I have two structs:
type struct1 struct{
arr [num1]byte
}
type struct2 struct{
b1 [n1]uint64
b2 [n2]uint64
b3 [n3]uint64
}
Now, I have two pointers to these structs:
p1 := new(struct1);
p2 := new(struct2);
and after some computations, I want to copy p2 to a specified part of p1. Something like:
copy(p1.arr[k:], p2);
Where k is a positive integer. It can be easily done in C using memcpy
, but I could not find an easy way to do it in GO without using any external libraries. Does anyone have any suggestions? I'll really appreciate it.
You want to bypass the Go type system, which is unsafe. Therefore, you should be very careful. Implement this as a function and use the Go testing package to write tests. Check for errors. Write simple, readable code. Don't be clever.
For example,
package main
import (
"fmt"
"unsafe"
)
const num1 = 42
type struct1 struct {
arr [num1]byte
}
const (
n1 = 1
n2 = 2
n3 = 1
)
type struct2 struct {
b1 [n1]uint64
b2 [n2]uint64
b3 [n3]uint64
}
func arrInsert(p1 *struct1, i1 int, p2 *struct2) int {
if p1 == nil || p2 == nil {
return 0
}
if i1 < 0 || i1 >= len(p1.arr) {
return 0
}
s1 := p1.arr[i1:]
s2 := (*[unsafe.Sizeof(*p2)]byte)(unsafe.Pointer(p2))[:]
return copy(s1, s2)
}
func main() {
p1 := new(struct1)
p2 := new(struct2)
for i := range p2.b1 {
p2.b1[i] = uint64(i + 10)
}
for i := range p2.b2 {
p2.b2[i] = uint64(i + 20)
}
for i := range p2.b3 {
p2.b3[i] = uint64(i + 30)
}
n := arrInsert(p1, 1, p2)
fmt.Println(n)
fmt.Println(*p1)
fmt.Println((*[unsafe.Sizeof(*p2)]byte)(unsafe.Pointer(p2))[:])
fmt.Println(*p2)
}
Playground: https://play.golang.org/p/KA0B0xpFR6l
Output:
32
{[0 10 0 0 0 0 0 0 0 20 0 0 0 0 0 0 0 21 0 0 0 0 0 0 0 30 0 0 0 0 0 0 0 0 0 0 0 0 0 0 0 0]}
[10 0 0 0 0 0 0 0 20 0 0 0 0 0 0 0 21 0 0 0 0 0 0 0 30 0 0 0 0 0 0 0]
{[10] [20 21] [30]}
The problem as you have stated it doesn't make sense in terms of Go's types. Unlike in C, Go enforces its types and doesn't allow you access to the underlying bytes (without using unsafe).

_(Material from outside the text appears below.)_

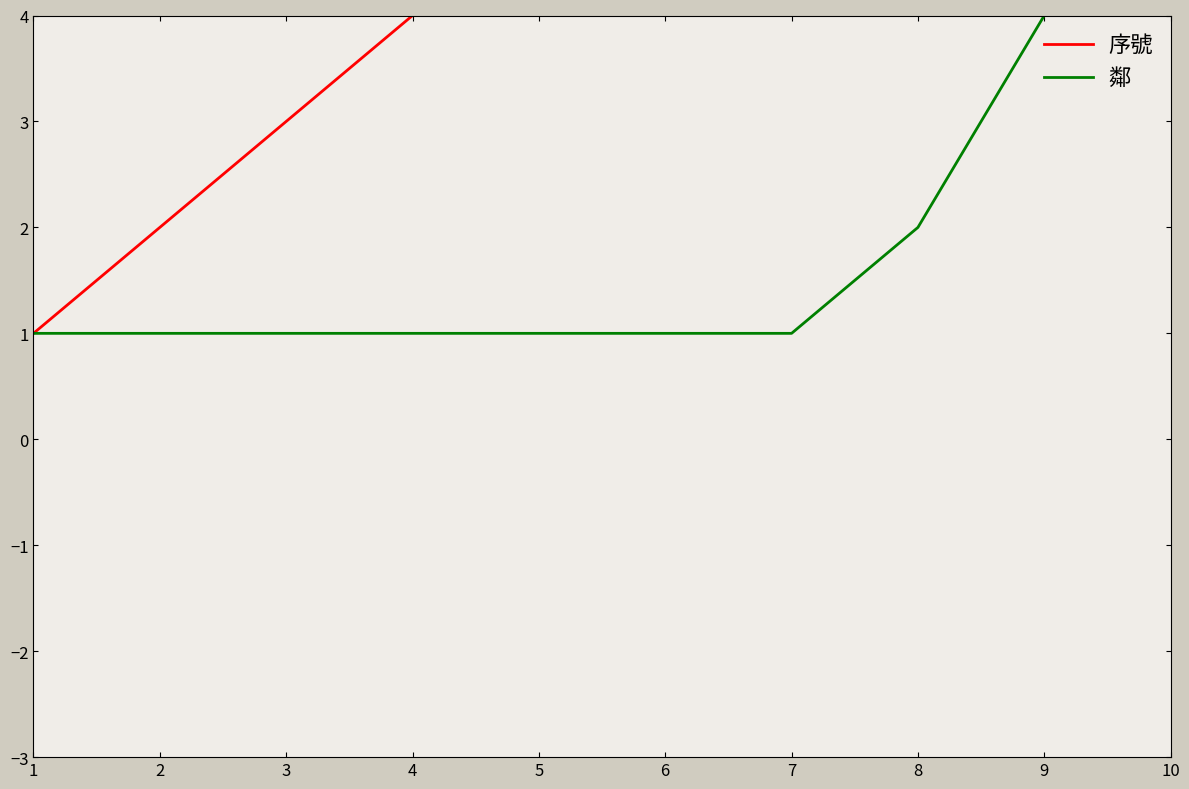

What is the sum of all 鄰 values?

17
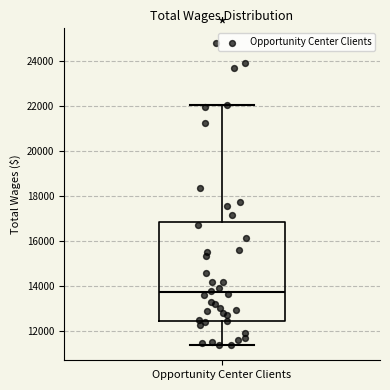

Where is the upper edge of the box for Opportunity Center Clients on the y-axis? The values are not printed on the chart, so give them approximately, as read against the axis.

16800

For your problem, you need to restate it as wanting to copy each array from p2 into p1 in order. For that, you need to copy each individually like so:
k += copy(p1.arr[k:], p2.b1)
k += copy(p1.arr[k:], p2.b2)
k += copy(p1.arr[k:], p2.b3)
It is possible through unsafe to break type safety and copy the bytes directly. The problem is that there is no guarantee it will actually do what you want. The compiler could have placed b2 before b1 in the actual memory layout and caused it to do something you did not intend. This is unlikely, but compiler people have done much weirder things in pursuit of performance. C people like to call those things "undefined behavior". Use of unsafe in Go essentially triggers UB and I would not recommend it. However, for completeness, here is how you would memcopy in Go:
p2Slice = (*(*[unsafe.Sizeof(*p2)]byte)(unsafe.Pointer(p2)))[:]
copy(p1.arr[k:], p2Slice)
If that looks ugly... well that is intentional because you shouldn't do it! But in all seriousness, you could split what I did on one line into multiple lines to make it more readable.